→ **PROMPT**
Restate the data that follows exactly as it stands, beginning with the first line and ending with the line that contains "cells are negative".

→ **MATERIAL FOR THE TASK**

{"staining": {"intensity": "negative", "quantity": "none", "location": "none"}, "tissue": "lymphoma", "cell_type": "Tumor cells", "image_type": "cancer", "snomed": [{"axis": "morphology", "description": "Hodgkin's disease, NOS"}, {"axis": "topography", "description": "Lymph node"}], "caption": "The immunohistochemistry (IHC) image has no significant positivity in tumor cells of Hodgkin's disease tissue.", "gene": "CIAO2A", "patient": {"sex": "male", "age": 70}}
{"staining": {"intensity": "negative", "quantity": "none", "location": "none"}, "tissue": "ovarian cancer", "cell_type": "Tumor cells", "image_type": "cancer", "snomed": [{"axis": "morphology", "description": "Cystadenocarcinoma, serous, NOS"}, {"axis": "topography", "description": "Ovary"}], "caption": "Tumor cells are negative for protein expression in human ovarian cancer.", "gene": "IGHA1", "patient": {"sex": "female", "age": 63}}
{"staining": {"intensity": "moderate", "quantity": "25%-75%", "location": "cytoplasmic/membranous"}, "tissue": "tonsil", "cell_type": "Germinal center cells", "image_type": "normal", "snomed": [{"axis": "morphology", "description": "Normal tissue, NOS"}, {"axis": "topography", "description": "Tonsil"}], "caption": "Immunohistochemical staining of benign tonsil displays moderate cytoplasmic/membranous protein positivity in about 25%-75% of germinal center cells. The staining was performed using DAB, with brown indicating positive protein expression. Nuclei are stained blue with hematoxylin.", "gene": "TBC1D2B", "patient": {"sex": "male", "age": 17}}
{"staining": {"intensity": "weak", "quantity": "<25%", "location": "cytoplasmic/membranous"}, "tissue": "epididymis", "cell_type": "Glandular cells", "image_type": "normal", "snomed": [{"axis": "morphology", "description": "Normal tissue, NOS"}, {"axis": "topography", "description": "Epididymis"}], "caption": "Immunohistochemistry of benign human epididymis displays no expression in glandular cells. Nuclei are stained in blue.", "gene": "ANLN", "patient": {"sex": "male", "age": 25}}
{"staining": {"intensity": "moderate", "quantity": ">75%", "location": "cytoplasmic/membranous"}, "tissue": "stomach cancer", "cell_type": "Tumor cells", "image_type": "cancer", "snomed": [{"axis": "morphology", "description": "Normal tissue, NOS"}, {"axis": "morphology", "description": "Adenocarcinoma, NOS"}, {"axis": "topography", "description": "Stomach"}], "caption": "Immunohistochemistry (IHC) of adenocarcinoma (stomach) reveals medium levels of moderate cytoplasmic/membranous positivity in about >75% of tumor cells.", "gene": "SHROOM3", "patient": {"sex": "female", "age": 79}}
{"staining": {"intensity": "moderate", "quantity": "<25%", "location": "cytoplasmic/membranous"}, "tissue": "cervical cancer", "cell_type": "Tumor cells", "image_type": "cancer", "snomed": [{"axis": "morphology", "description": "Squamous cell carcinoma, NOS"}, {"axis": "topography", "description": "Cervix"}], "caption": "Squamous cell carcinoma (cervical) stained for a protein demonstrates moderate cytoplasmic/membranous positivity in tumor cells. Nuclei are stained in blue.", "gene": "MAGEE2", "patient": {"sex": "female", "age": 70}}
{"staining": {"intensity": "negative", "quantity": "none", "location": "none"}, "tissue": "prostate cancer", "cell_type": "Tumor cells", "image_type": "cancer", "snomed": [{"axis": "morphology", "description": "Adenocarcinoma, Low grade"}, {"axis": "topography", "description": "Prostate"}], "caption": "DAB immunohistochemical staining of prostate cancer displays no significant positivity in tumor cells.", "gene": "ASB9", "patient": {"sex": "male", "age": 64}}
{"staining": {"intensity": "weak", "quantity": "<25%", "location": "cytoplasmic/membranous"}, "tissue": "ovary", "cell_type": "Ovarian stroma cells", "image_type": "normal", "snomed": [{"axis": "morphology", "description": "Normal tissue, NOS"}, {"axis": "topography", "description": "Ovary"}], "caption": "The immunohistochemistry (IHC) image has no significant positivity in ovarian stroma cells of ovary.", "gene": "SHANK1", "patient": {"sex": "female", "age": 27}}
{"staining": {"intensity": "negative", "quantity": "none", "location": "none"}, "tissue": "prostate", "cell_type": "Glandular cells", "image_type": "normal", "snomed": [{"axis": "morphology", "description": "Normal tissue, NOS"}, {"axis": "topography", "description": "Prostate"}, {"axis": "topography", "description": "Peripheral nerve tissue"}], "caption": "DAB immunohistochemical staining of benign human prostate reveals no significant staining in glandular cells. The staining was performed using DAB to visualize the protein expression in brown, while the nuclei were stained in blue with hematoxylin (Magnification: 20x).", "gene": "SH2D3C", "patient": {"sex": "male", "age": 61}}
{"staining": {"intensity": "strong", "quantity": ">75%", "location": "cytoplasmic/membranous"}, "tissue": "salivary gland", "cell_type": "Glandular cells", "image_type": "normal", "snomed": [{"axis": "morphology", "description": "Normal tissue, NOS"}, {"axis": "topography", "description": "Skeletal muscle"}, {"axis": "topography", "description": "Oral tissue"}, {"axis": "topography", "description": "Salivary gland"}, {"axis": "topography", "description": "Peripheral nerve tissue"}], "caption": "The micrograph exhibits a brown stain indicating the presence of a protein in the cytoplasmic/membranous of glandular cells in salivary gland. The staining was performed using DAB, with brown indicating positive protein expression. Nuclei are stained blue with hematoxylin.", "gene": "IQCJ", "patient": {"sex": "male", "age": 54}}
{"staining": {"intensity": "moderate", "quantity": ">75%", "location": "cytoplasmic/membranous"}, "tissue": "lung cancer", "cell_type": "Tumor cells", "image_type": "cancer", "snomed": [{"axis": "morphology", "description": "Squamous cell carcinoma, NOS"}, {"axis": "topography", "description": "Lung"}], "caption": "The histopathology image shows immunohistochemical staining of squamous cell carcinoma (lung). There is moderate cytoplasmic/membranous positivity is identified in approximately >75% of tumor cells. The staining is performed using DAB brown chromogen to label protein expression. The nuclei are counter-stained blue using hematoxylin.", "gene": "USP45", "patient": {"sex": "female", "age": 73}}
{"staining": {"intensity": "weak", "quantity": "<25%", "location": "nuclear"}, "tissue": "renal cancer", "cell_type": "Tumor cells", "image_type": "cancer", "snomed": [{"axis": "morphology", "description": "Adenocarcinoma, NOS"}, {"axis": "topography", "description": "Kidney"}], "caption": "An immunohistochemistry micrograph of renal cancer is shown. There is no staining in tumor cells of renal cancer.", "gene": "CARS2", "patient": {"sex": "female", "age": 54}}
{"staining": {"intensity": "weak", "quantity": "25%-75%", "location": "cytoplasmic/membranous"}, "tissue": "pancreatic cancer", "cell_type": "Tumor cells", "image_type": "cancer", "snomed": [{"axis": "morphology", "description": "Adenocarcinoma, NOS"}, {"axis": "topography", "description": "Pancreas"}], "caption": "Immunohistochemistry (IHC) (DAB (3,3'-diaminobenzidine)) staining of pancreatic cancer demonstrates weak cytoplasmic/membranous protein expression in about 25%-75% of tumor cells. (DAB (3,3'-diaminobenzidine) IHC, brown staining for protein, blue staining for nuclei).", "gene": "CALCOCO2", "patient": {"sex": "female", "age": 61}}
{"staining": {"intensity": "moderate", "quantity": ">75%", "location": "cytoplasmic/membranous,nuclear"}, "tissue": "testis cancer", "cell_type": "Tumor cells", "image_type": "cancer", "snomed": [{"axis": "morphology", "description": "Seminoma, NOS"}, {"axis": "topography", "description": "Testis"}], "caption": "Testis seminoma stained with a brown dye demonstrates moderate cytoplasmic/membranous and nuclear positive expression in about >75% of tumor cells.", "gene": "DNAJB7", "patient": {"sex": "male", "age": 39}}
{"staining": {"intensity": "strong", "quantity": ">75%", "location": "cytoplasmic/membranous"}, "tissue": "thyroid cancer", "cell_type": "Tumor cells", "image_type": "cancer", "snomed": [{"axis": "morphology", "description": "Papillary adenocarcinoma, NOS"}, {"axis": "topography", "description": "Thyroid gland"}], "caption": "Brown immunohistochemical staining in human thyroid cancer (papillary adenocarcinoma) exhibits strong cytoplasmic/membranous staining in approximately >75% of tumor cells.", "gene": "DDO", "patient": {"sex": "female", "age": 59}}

→ **ANSWER BOX**
{"staining": {"intensity": "negative", "quantity": "none", "location": "none"}, "tissue": "lymphoma", "cell_type": "Tumor cells", "image_type": "cancer", "snomed": [{"axis": "morphology", "description": "Hodgkin's disease, NOS"}, {"axis": "topography", "description": "Lymph node"}], "caption": "The immunohistochemistry (IHC) image has no significant positivity in tumor cells of Hodgkin's disease tissue.", "gene": "CIAO2A", "patient": {"sex": "male", "age": 70}}
{"staining": {"intensity": "negative", "quantity": "none", "location": "none"}, "tissue": "ovarian cancer", "cell_type": "Tumor cells", "image_type": "cancer", "snomed": [{"axis": "morphology", "description": "Cystadenocarcinoma, serous, NOS"}, {"axis": "topography", "description": "Ovary"}], "caption": "Tumor cells are negative for protein expression in human ovarian cancer.", "gene": "IGHA1", "patient": {"sex": "female", "age": 63}}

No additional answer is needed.